I'm dealing with the following senario:
My input has the shape of: [batch_size, input_sequence_length, input_features]
where:
input_sequence_length = 10
input_features = 3
My output has the shape of: [batch_size, output_sequence_length]
where:
output_sequence_length = 5
i.e: for each time slot of 10 units (each slot with 3 features) I need to predict the next 5 slots values.
I built the following model:
import torch
import torch.nn as nn
import torchinfo
class MyModel(nn.Module):
def __init__(self):
super(MyModel, self).__init__()
self.GRU = nn.GRU(input_size=3, hidden_size=32, num_layers=2, batch_first=True)
self.fc = nn.Linear(32, 5)
def forward(self, input_series):
output, h = self.GRU(input_series)
output = output[:, -1, :] # get last state
output = self.fc(output)
output = output.view(-1, 5, 1) # reorginize output
return output
torchinfo.summary(MyModel(), (512, 10, 3))
==========================================================================================
Layer (type:depth-idx) Output Shape Param #
==========================================================================================
MyModel [512, 5, 1] --
├─GRU: 1-1 [512, 10, 32] 9,888
├─Linear: 1-2 [512, 5] 165
==========================================================================================
I'm getting good results (very small MSE
loss, and the predictions looks good),
but I'm not sure if the model output (5 sequence values) are really ordered by the model ? i.e the second output based on the first output and the third output based on the second output ...
I know that the GRU
output based on the learned sequence history.
But I'm also used linear layer, so is the output (after the linear layer) still sorted by time ?
This answer isn't quite right, see this follow-up question. The best way is to write the math and show that the 5 scalar outputs aren't functions of each other.

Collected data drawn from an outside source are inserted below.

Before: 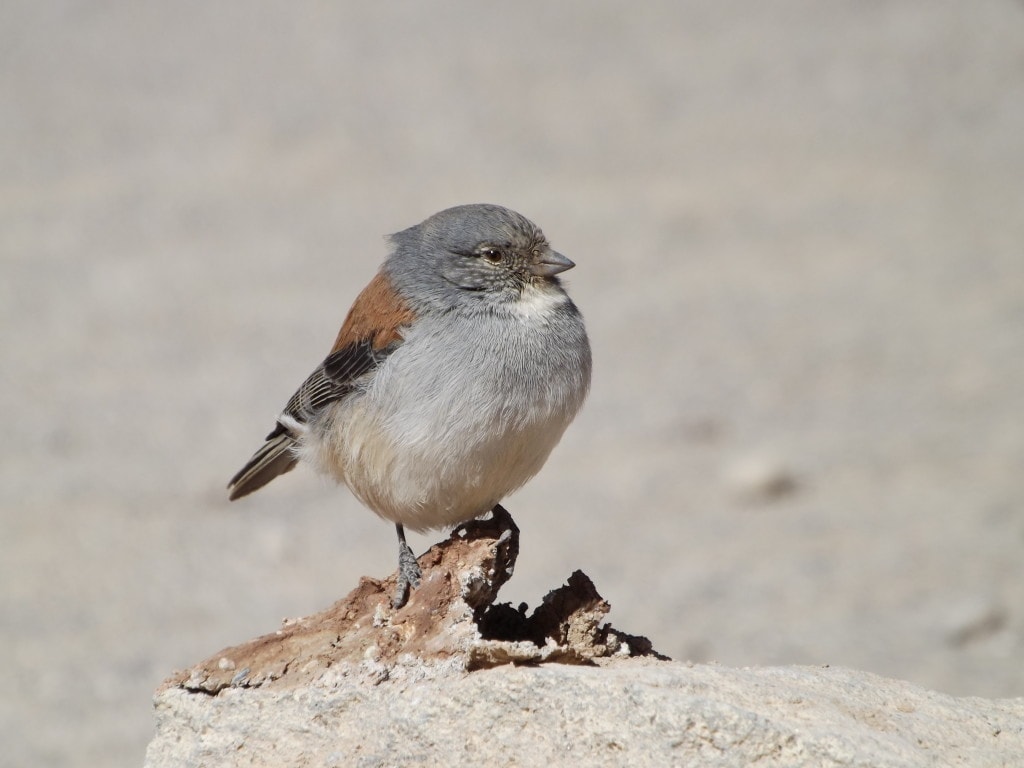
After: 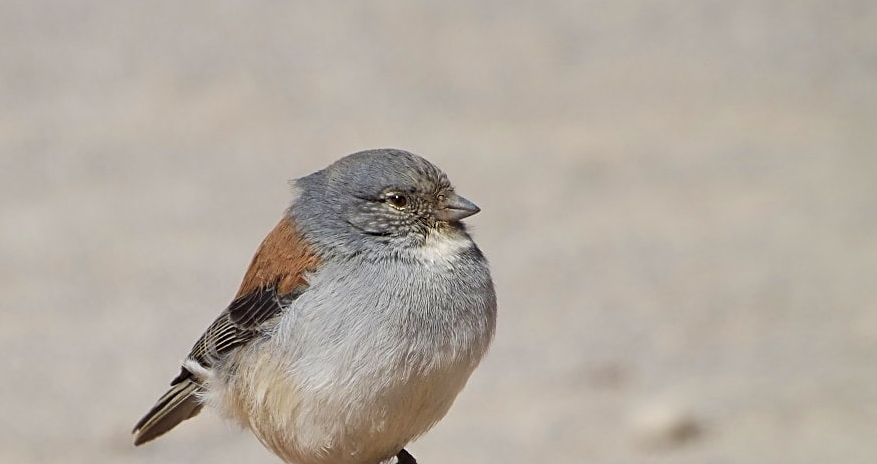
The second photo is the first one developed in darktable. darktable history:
sharpen: on, module defaults
velvia: on, module defaults
crop and rotate: left 9.345%, top 7.22%, right 4.982%, bottom 32.331%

I'm not sure if the model output (5 sequence values) are really ordered by the model ? i.e the second output based on the first output and the third output based on the second output
No, they aren't. You can check that the gradients of, say, the last output w.r.t to the previous outputs are zeroes, which basically means that the last output isn't a function of the previous outputs.
model = MyModel()
x = torch.rand([2, 10, 3])
y = model(x)
y.retain_grad() # allows accessing y.grad although y is a non-leaf Tensor
y[:, -1].sum().backward() # computes gradients of last output
assert torch.allclose(y.grad[:, :-1], torch.tensor(0.)) # gradients w.r.t previous outputs are zeroes
A popular model to capture dependencies among output labels is conditional random fields. But since you're already happy with the predictions of the current model, perhaps modelling the output dependencies isn't that important.